I also thought lazy semantics is a good thing, not a fundamental flaw.

Rather than debate, I would be interested enough to spend some time on a sample problem, if you could provide one, where you believe Power Query inadequate, and at the same time have an alternate solution to provide a benchmark of what is adequate.

Not "PQ falls over with 1Ks of items," but rather "the M language does not do well with accumulation patterns on tables; naive approaches can hit significant performance issues in the 1Ks of records and sophisticated approaches struggle with 100Ks."

These are two very different statements. I've happily used PQ to ingest GBs of data. Its streaming semantics are fine to great for some types of processing and introduce performance cliffs for others. There's no binary judgment to be made here. Laziness is neither a fundamental flaw not an unmitigated good.

I've already shared one specific pattern above. I can share some mocked up data if you need me to, but that might be a day or two. Also, feel free to reach out via email (in my profile).

>I've already shared one specific pattern above

If you mean this:

"Say you have a table of inventory movements and want instead a snapshot table of inventory at point in time"

Then I can make my own data to play with - I only want to be clear about the constraints. Would 500K records be enough to obviate the distinction between naive and non-naive approaches? Can you quantify (not precisely) "struggle"?

I have used Table.Buffer, but I probably don't thoroughly understand its use yet.

(I belatedly realized your problem is something I've done with Sharepoint list history recently, but not that many records, so I'm going to look for a public dataset to try)

P.P.S. I guess it also makes me think - I frequently am getting my data from an Oracle database, so if something is easier done there, I'd put it in the SQL. Analytic functions are convenient.

P.P.P.S. Aha! I found a file of parking meter transactions for 2020 in San Diego, which is about 140MB and almost 2 million records. This seems like a good test because not only is it well over the number you said was problematic, but it's well over the number of rows you can have directly in one Excel sheet.

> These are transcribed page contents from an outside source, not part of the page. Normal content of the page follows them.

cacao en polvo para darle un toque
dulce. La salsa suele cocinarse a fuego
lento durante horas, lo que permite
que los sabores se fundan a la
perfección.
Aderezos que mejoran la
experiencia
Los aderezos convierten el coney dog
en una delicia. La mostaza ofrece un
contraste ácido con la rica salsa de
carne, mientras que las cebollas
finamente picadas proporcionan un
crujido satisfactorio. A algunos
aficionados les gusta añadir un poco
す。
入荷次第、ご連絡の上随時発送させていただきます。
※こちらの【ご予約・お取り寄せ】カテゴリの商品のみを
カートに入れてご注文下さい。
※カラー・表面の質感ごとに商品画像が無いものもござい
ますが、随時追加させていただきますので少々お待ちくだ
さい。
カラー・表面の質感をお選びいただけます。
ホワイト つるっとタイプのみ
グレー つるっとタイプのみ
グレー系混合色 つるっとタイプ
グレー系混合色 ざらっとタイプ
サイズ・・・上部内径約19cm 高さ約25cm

https://data.sandiego.gov/datasets/parking-meters-transactio...

Ok, I agree that PQ is slow. It is possible to calculate a running total of a column in a million row table before the sun burns out though.

I am very not an algorithm person, but I got a huge speedup from a "parallel prefix sum" instead of the obvious sequential approach or the even worse N^2.

I translated this to M by rote and trial and error (page 2): https://www.cs.utexas.edu/~plaxton/c/337/05f/slides/Parallel...

Implementing the parallel, recursive solution got me a million rows in about three and a half minutes.

Fill down (which I had to do anyway to compare) was about 10 seconds.

So...probably not the first choice in this scenario but could be worse?